As we are in the 21st century, I wanted to also present an HTTPS server. Its configuration is the following:
server { listen 443 ssl; server_name bobignou.red; ssl_certificate /etc/letsencrypt/live/bobignou.red/fullchain.pem; ssl_certificate_key /etc/letsencrypt/live/bobignou.red/privkey.pem; ssl_protocols TLSv1 TLSv1.1 TLSv1.2; ssl_ciphers HIGH:!aNULL:!MD5; index index.html; root /srv/data/www/blog; location / { try_files $uri $uri/ =404; } }
The configuration is very similar to the one in the HTTP server but there is a lot of extra info needed to enable SSL. It is still very easy to do.
To acces `www.bobignou.red` with SSL, I used a reverse proxy that re-route the SSL-encripted trafic to the HTTP server at `bobignou.red`. Here is the configuration:
server { listen 443 ssl; server_name www.bobignou.red; ssl_certificate /etc/letsencrypt/live/bobignou.red/fullchain.pem; ssl_certificate_key /etc/letsencrypt/live/bobignou.red/privkey.pem; ssl_protocols TLSv1 TLSv1.1 TLSv1.2; ssl_ciphers HIGH:!aNULL:!MD5; location / { proxy_pass http://bobignou.red:80; } }
On this server, I also run `cyberland.bobignou.red` which is powered by Flask. Setting it up is a bit more tricky than the blog.
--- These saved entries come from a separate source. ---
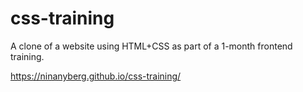 # css-training

A clone of a website using HTML+CSS as part of a 1-month frontend training.

https://ninanyberg.github.io/css-training/
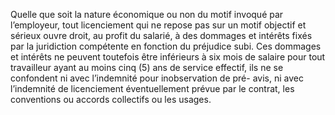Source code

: Quelle que soit la nature économique ou non du motif invoqué par l’employeur, tout licenciement qui ne repose pas sur un motif objectif et sérieux ouvre droit, au profit du salarié, à des dommages et intérêts fixés par la juridiction compétente en fonction du préjudice subi. Ces dommages et intérêts ne peuvent toutefois être inférieurs à six mois de salaire pour tout travailleur ayant au moins cinq (5) ans de service effectif, ils ne se confondent ni avec l’indemnité pour inobservation de pré- avis, ni avec l’indemnité de licenciement éventuellement prévue par le contrat, les conventions ou accords collectifs ou les usages.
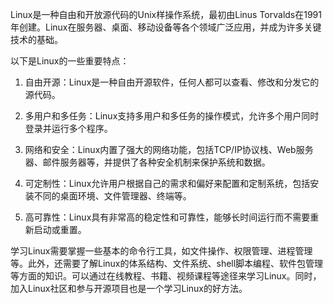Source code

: Linux是一种自由和开放源代码的Unix样操作系统，最初由Linus Torvalds在1991年创建。Linux在服务器、桌面、移动设备等各个领域广泛应用，并成为许多关键技术的基础。

以下是Linux的一些重要特点：

1. 自由开源：Linux是一种自由开源软件，任何人都可以查看、修改和分发它的源代码。

2. 多用户和多任务：Linux支持多用户和多任务的操作模式，允许多个用户同时登录并运行多个程序。

3. 网络和安全：Linux内置了强大的网络功能，包括TCP/IP协议栈、Web服务器、邮件服务器等，并提供了各种安全机制来保护系统和数据。

4. 可定制性：Linux允许用户根据自己的需求和偏好来配置和定制系统，包括安装不同的桌面环境、文件管理器、终端等。

5. 高可靠性：Linux具有非常高的稳定性和可靠性，能够长时间运行而不需要重新启动或重置。

学习Linux需要掌握一些基本的命令行工具，如文件操作、权限管理、进程管理等。此外，还需要了解Linux的体系结构、文件系统、shell脚本编程、软件包管理等方面的知识。可以通过在线教程、书籍、视频课程等途径来学习Linux。同时，加入Linux社区和参与开源项目也是一个学习Linux的好方法。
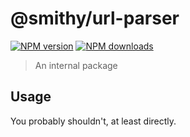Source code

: # @smithy/url-parser

[![NPM version](https://img.shields.io/npm/v/@smithy/url-parser/latest.svg)](https://www.npmjs.com/package/@smithy/url-parser)
[![NPM downloads](https://img.shields.io/npm/dm/@smithy/url-parser.svg)](https://www.npmjs.com/package/@smithy/url-parser)

> An internal package

## Usage

You probably shouldn't, at least directly.
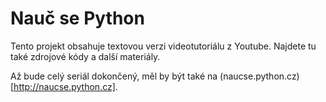# Nauč se Python
 
Tento projekt obsahuje textovou verzi videotutoriálu z Youtube. Najdete tu také zdrojové kódy a další materiály.

Až bude celý seriál dokončený, měl by být také na (naucse.python.cz)[http://naucse.python.cz].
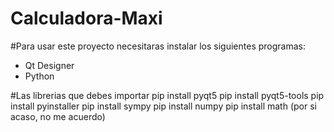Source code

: # Calculadora-Maxi

#Para usar este proyecto necesitaras instalar los siguientes programas:
* Qt Designer
* Python
  
#Las librerias que debes importar
pip install pyqt5
pip install pyqt5-tools
pip install pyinstaller
pip install sympy
pip install numpy
pip install math (por si acaso, no me acuerdo)
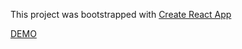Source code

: This project was bootstrapped with [Create React App](https://github.com/facebookincubator/create-react-app)

[DEMO](https://annavu.github.io/weather-app/)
To ensure the Cyberland server is always on, I want it to start when the computer starts. To do so, I wrote a simple systemd service file:
[Unit] Description=Starts the cyberland server After=network.target [Service] Type=simple User=root Group=root WorkingDirectory=/srv/data/www/cyberland ExecStart=/srv/data/www/cyberland/cyberland.py Restart=on-failure [Install] WantedBy=multi-user.target
I can then save it as `/etc/systemd/system/cyberland.service` and have it start with the computer thanks to the command `systemctl enable cyberland`.
Linking the Flask server to the outside work is made with a Nginx reverse proxy. The configuration is the following:
# HTTP server for Cyberland server { listen 80; server_name cyberland.bobignou.red; location / { proxy_pass http://127.0.0.1:8901; } } # HTTPS server for Cyberland server { listen 443 ssl; server_name cyberland.bobignou.red; ssl_certificate /etc/letsencrypt/live/bobignou.red/fullchain.pem; ssl_certificate_key /etc/letsencrypt/live/bobignou.red/privkey.pem; ssl_protocols TLSv1 TLSv1.1 TLSv1.2; ssl_ciphers HIGH:!aNULL:!MD5; location / { proxy_pass http://127.0.0.1:8901; } }
It looks a lot like the configuration of the reverse proxy for the blog.
The pages in this website are generated with hexo[2]. I mostly used the default configuration by following the steps in the official documentation.